== SELECTED EXTRACT ==
=====

Warm ocean, small salmon: Why?

Scientists who study the northern Pacific Ocean are finding some disturbing, if not alarming trends: the ocean has been warming for several years; salmon sampled in 2015 from Alaska to California were smaller than normal; warmer water affects the types and distribution of food species for salmon – in general, there is less nutritious food, and that’s bad news for juvenile salmon as they enter the ocean.

At the same time, though, some salmon runs boomed last year, notably those in Alaska. Others crashed, notably Columbia River coho.


No one can say with certainty, but research is producing data that will help further understand the inscrutable ocean environment and inform salmon management in fresh water. At a meeting last week of the Council’s Ocean and Plume Science Management Forum, ocean researchers with NOAA Fisheries’ Northwest Fisheries Science Center in Seattle reported their latest findings and discussed the implications with state and tribal fish managers. The Council established the forum several years ago to encourage coordination between ocean researchers and state and tribal fish managers who produce and protect salmon in the hatcheries and freshwater streams where they reproduce.

Map: NOAA Fisheries

Laurie Weitkamp, a research fisheries biologist at the Science Center, noted the apparent effects of the warming ocean on Columbia River salmon: high returns in 2015 of adult Chinook and sockeye, which entered the ocean in 2013 or earlier when the sea was cooler, and low returns of coho adults and jacks, and Chinook jacks, which entered later when it was warmer.

Doug Olson, a supervisory biologist with the Columbia River Fisheries Program Office of the U.S. Fish and Wildlife Service, said it appears that when ocean conditions are poor, salmon tend to return in greater numbers as adults when fewer are released as juveniles. If this is true, he said, the implication is a huge paradigm shift in hatchery management, which traditionally focuses on releasing large numbers of juvenile fish.

=====

Stored data entries:
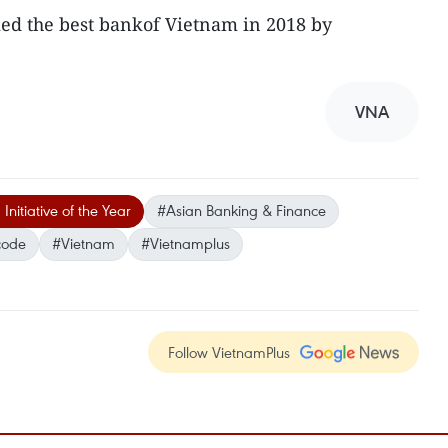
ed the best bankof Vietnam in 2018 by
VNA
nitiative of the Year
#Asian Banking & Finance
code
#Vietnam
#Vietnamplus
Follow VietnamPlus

=====

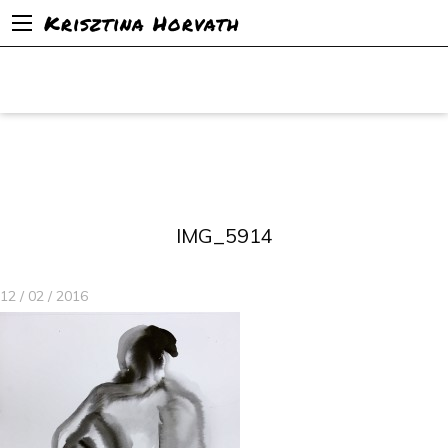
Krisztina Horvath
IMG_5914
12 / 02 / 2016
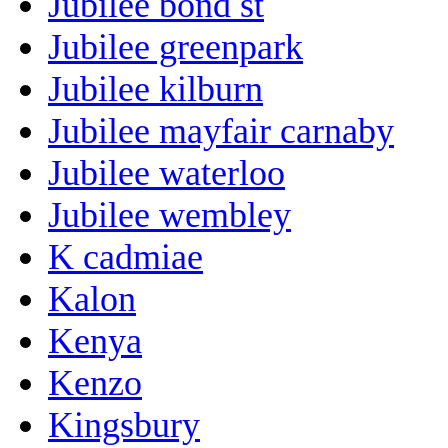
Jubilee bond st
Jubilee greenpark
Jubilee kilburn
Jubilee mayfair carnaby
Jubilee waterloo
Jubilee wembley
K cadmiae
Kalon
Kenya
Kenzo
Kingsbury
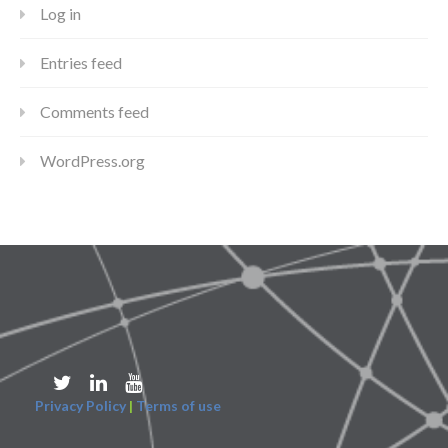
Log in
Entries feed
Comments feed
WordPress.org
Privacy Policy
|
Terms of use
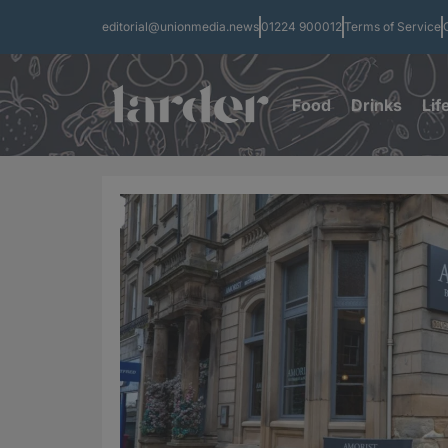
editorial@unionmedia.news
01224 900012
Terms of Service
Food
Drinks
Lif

=====

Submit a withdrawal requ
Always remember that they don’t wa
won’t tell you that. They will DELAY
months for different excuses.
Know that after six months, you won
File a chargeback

=====

== TASKS ==
a. In the salmon article, which salmon run is named as having crashed?
b. Render this sentence from the salmon article in Spanish: "At the same time, though, some salmon runs boomed last year, notably those in Alaska."
c. Reproduce the portion of the salmon article between "Scientists who study" and "enter the ocean.", inclusive.
These data have no connection to the salmon article.

== TASK-BY-TASK OUTPUTS ==
a. Columbia River coho.

b. Sin embargo, al mismo tiempo, algunas migraciones de salmón aumentaron notablemente el año pasado, sobre todo las de Alaska.

c.
Scientists who study the northern Pacific Ocean are finding some disturbing, if not alarming trends: the ocean has been warming for several years; salmon sampled in 2015 from Alaska to California were smaller than normal; warmer water affects the types and distribution of food species for salmon – in general, there is less nutritious food, and that’s bad news for juvenile salmon as they enter the ocean.